Risk-Adjusted Performance

6 of 100

 
Weak
 
Strong
Modest
Compared to the overall equity markets, risk-adjusted returns on investments in Bel Fuse A are ranked lower than 6 (%) of all global equities and portfolios over the last 90 days. Despite somewhat conflicting technical and fundamental indicators, Bel Fuse may actually be approaching a critical reversion point that can send shares even higher in December 2024.
Vital Energy 

Risk-Adjusted Performance

0 of 100

 
Weak
 
Strong
Very Weak
Over the last 90 days Vital Energy has generated negative risk-adjusted returns adding no value to investors with long positions. Despite nearly stable basic indicators, Vital Energy is not utilizing all of its potentials. The newest stock price disturbance, may contribute to mid-run losses for the stockholders.
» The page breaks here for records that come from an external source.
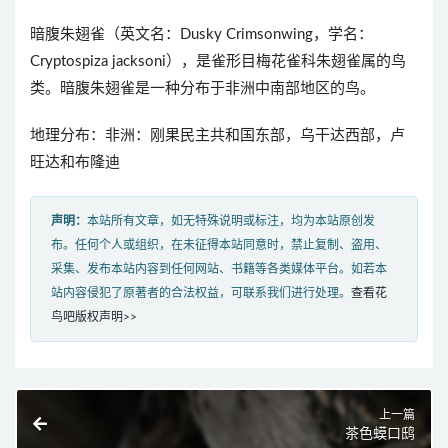
暗腹朱翅雀（英文名：Dusky Crimsonwing，学名：
Cryptospiza jacksoni），是雀形目梅花雀科朱翅雀属的鸟
类。暗腹朱翅雀是一种分布于非洲中南部地区的鸟。
地理分布：非洲：刚果民主共和国东部，乌干达西部，卢
旺达和布隆迪
声明：
本站所有文章，如无特殊说明或标注，均为本站原创发
布。任何个人或组织，在未征得本站同意时，禁止复制、盗用、
采集、发布本站内容到任何网站、书籍等各类媒体平台。如若本
站内容侵犯了原著者的合法权益，可联系我们进行处理。
查看花
鸟吧版权声明>>
上一篇
茶色蟆口鸱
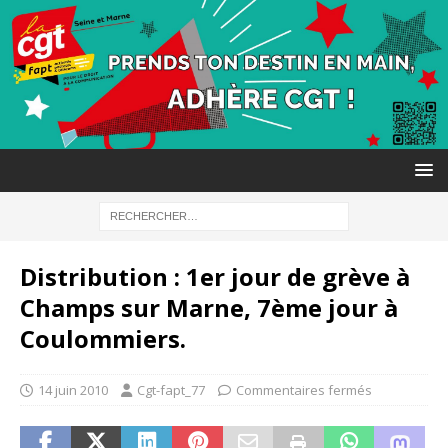
Distribution : 1er jour de grève à
Champs sur Marne, 7ème jour à
Coulommiers.
14 juin 2010
Cgt-fapt_77
Commentaires fermés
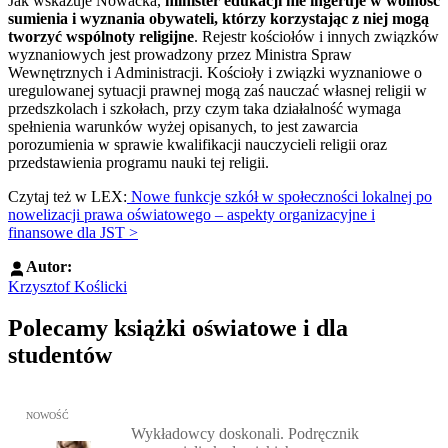
Jak wskazuje Nowacka,
minister edukacji nie ingeruje w wolność
sumienia i wyznania obywateli, którzy korzystając z niej mogą
tworzyć wspólnoty religijne
. Rejestr kościołów i innych związków
wyznaniowych jest prowadzony przez Ministra Spraw
Wewnętrznych i Administracji. Kościoły i związki wyznaniowe o
uregulowanej sytuacji prawnej mogą zaś nauczać własnej religii w
przedszkolach i szkołach, przy czym taka działalność wymaga
spełnienia warunków wyżej opisanych, to jest zawarcia
porozumienia w sprawie kwalifikacji nauczycieli religii oraz
przedstawienia programu nauki tej religii.
Czytaj też w LEX:
Nowe funkcje szkół w społeczności lokalnej po
nowelizacji prawa oświatowego – aspekty organizacyjne i
finansowe dla JST >
Autor:
Krzysztof Koślicki
Polecamy książki oświatowe i dla
studentów
Przejdź do: Wykładowcy doskonali. Podręcznik nauczycieli akadem
NOWOŚĆ
Wykładowcy doskonali. Podręcznik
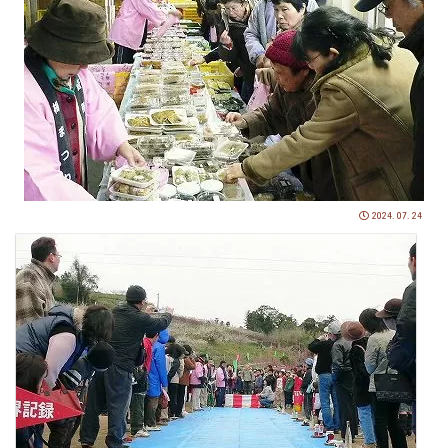
2024.07.24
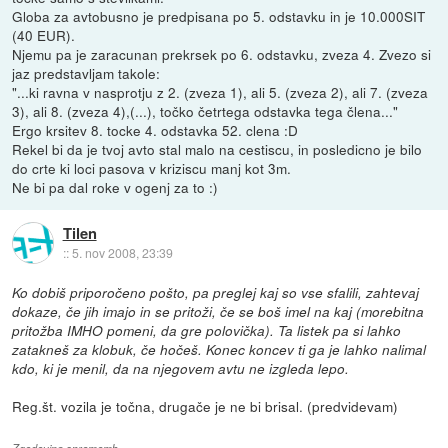
Globa za avtobusno je predpisana po 5. odstavku in je 10.000SIT
(40 EUR).
Njemu pa je zaracunan prekrsek po 6. odstavku, zveza 4. Zvezo si
jaz predstavljam takole:
"...ki ravna v nasprotju z 2. (zveza 1), ali 5. (zveza 2), ali 7. (zveza
3), ali 8. (zveza 4),(...), točko četrtega odstavka tega člena..."
Ergo krsitev 8. tocke 4. odstavka 52. clena :D
Rekel bi da je tvoj avto stal malo na cestiscu, in posledicno je bilo
do crte ki loci pasova v kriziscu manj kot 3m.
Ne bi pa dal roke v ogenj za to :)
Tilen
::
5. nov 2008, 23:39
Ko dobiš priporočeno pošto, pa preglej kaj so vse sfalili, zahtevaj
dokaze, če jih imajo in se pritoži, če se boš imel na kaj (morebitna
pritožba IMHO pomeni, da gre polovička). Ta listek pa si lahko
zatakneš za klobuk, če hočeš. Konec koncev ti ga je lahko nalimal
kdo, ki je menil, da na njegovem avtu ne izgleda lepo.
Reg.št. vozila je točna, drugače je ne bi brisal. (predvidevam)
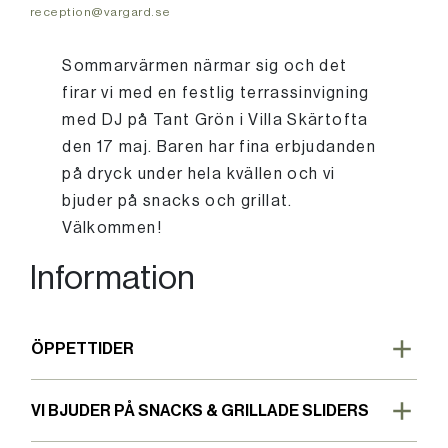
reception@vargard.se
Sommarvärmen närmar sig och det
firar vi med en festlig terrassinvigning
med DJ på Tant Grön i Villa Skärtofta
den 17 maj. Baren har fina erbjudanden
på dryck under hela kvällen och vi
bjuder på snacks och grillat.
Välkommen!
Information
ÖPPETTIDER
VI BJUDER PÅ SNACKS & GRILLADE SLIDERS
Bel Fuse and Vital Energy Volatility Contrast

   Predicted Return Density   
       Returns  

Pair Trading with Bel Fuse and Vital Energy

The main advantage of trading using opposite Bel Fuse and Vital Energy positions is that it hedges away some unsystematic risk. Because of two separate transactions, even if Bel Fuse position performs unexpectedly, Vital Energy can make up some of the losses. Pair trading also minimizes risk from directional movements in the market. For example, if an entire industry or sector drops because of unexpected headlines, the short position in Vital Energy will offset losses from the drop in Vital Energy's long position.
The idea behind Bel Fuse A and Vital Energy pairs trading is to make the combined position market-neutral, meaning the overall market's direction will not affect its win or loss (or potential downside or upside). This can be achieved by designing a pairs trade with two highly correlated stocks or equities that operate in a similar space or sector, making it possible to obtain profits through simple and relatively low-risk investment.
Check out your portfolio center.
Note that this page's information should be used as a complementary analysis to find the right mix of equity instruments to add to your existing portfolios or create a brand new portfolio. You can also try the FinTech Suite module to use AI to screen and filter profitable investment opportunities.